◆ LISTED RECORDS

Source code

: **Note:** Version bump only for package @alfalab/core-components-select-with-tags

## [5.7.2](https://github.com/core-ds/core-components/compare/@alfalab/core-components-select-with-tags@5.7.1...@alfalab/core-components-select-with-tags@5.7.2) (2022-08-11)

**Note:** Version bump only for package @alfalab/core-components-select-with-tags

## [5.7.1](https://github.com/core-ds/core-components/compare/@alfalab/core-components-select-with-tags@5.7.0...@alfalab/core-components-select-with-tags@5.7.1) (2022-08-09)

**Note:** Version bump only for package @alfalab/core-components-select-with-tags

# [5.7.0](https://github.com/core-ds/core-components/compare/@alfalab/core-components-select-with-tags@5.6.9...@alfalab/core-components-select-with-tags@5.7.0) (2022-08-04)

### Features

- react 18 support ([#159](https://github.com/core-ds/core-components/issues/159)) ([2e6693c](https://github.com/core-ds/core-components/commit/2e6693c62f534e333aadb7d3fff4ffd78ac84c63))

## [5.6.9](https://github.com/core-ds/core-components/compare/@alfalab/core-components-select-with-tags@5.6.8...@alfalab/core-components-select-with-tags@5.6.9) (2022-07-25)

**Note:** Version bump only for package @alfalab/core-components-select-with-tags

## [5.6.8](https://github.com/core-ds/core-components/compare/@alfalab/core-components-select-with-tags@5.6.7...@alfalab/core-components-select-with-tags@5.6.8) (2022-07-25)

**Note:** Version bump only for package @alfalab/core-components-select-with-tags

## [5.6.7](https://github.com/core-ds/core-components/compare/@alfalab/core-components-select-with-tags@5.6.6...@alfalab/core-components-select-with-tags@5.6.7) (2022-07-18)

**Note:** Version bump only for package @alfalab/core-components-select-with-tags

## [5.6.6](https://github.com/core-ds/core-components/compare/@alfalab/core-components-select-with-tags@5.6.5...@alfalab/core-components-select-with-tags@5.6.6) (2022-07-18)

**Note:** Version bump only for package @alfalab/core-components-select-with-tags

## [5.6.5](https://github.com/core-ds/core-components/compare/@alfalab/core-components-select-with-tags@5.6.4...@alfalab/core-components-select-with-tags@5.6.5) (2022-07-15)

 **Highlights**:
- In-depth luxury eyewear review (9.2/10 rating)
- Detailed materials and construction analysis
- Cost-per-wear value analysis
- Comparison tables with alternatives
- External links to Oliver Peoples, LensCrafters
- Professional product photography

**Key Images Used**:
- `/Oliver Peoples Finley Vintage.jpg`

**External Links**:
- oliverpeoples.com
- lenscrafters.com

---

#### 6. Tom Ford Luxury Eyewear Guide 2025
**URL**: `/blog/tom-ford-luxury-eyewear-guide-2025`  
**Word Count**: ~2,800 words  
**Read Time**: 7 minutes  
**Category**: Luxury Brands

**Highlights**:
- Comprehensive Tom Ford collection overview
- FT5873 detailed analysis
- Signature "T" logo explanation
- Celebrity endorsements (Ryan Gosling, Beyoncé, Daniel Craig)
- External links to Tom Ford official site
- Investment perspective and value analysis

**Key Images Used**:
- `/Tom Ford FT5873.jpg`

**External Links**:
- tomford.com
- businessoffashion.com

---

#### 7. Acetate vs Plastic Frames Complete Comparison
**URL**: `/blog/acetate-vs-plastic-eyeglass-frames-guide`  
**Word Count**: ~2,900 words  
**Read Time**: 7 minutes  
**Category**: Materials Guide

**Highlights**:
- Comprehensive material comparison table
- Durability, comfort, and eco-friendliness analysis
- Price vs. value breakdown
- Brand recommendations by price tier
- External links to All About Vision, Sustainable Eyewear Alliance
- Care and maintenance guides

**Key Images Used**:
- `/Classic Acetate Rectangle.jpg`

◆ WHAT THE TASK ASKS
Above are the records; copy all of them exactly.

◆ REPLY
Source code

: **Note:** Version bump only for package @alfalab/core-components-select-with-tags

## [5.7.2](https://github.com/core-ds/core-components/compare/@alfalab/core-components-select-with-tags@5.7.1...@alfalab/core-components-select-with-tags@5.7.2) (2022-08-11)

**Note:** Version bump only for package @alfalab/core-components-select-with-tags

## [5.7.1](https://github.com/core-ds/core-components/compare/@alfalab/core-components-select-with-tags@5.7.0...@alfalab/core-components-select-with-tags@5.7.1) (2022-08-09)

**Note:** Version bump only for package @alfalab/core-components-select-with-tags

# [5.7.0](https://github.com/core-ds/core-components/compare/@alfalab/core-components-select-with-tags@5.6.9...@alfalab/core-components-select-with-tags@5.7.0) (2022-08-04)

### Features

- react 18 support ([#159](https://github.com/core-ds/core-components/issues/159)) ([2e6693c](https://github.com/core-ds/core-components/commit/2e6693c62f534e333aadb7d3fff4ffd78ac84c63))

## [5.6.9](https://github.com/core-ds/core-components/compare/@alfalab/core-components-select-with-tags@5.6.8...@alfalab/core-components-select-with-tags@5.6.9) (2022-07-25)

**Note:** Version bump only for package @alfalab/core-components-select-with-tags

## [5.6.8](https://github.com/core-ds/core-components/compare/@alfalab/core-components-select-with-tags@5.6.7...@alfalab/core-components-select-with-tags@5.6.8) (2022-07-25)

**Note:** Version bump only for package @alfalab/core-components-select-with-tags

## [5.6.7](https://github.com/core-ds/core-components/compare/@alfalab/core-components-select-with-tags@5.6.6...@alfalab/core-components-select-with-tags@5.6.7) (2022-07-18)

**Note:** Version bump only for package @alfalab/core-components-select-with-tags

## [5.6.6](https://github.com/core-ds/core-components/compare/@alfalab/core-components-select-with-tags@5.6.5...@alfalab/core-components-select-with-tags@5.6.6) (2022-07-18)

**Note:** Version bump only for package @alfalab/core-components-select-with-tags

## [5.6.5](https://github.com/core-ds/core-components/compare/@alfalab/core-components-select-with-tags@5.6.4...@alfalab/core-components-select-with-tags@5.6.5) (2022-07-15)

 **Highlights**:
- In-depth luxury eyewear review (9.2/10 rating)
- Detailed materials and construction analysis
- Cost-per-wear value analysis
- Comparison tables with alternatives
- External links to Oliver Peoples, LensCrafters
- Professional product photography

**Key Images Used**:
- `/Oliver Peoples Finley Vintage.jpg`

**External Links**:
- oliverpeoples.com
- lenscrafters.com

---

#### 6. Tom Ford Luxury Eyewear Guide 2025
**URL**: `/blog/tom-ford-luxury-eyewear-guide-2025`  
**Word Count**: ~2,800 words  
**Read Time**: 7 minutes  
**Category**: Luxury Brands

**Highlights**:
- Comprehensive Tom Ford collection overview
- FT5873 detailed analysis
- Signature "T" logo explanation
- Celebrity endorsements (Ryan Gosling, Beyoncé, Daniel Craig)
- External links to Tom Ford official site
- Investment perspective and value analysis

**Key Images Used**:
- `/Tom Ford FT5873.jpg`

**External Links**:
- tomford.com
- businessoffashion.com

---

#### 7. Acetate vs Plastic Frames Complete Comparison
**URL**: `/blog/acetate-vs-plastic-eyeglass-frames-guide`  
**Word Count**: ~2,900 words  
**Read Time**: 7 minutes  
**Category**: Materials Guide

**Highlights**:
- Comprehensive material comparison table
- Durability, comfort, and eco-friendliness analysis
- Price vs. value breakdown
- Brand recommendations by price tier
- External links to All About Vision, Sustainable Eyewear Alliance
- Care and maintenance guides

**Key Images Used**:
- `/Classic Acetate Rectangle.jpg`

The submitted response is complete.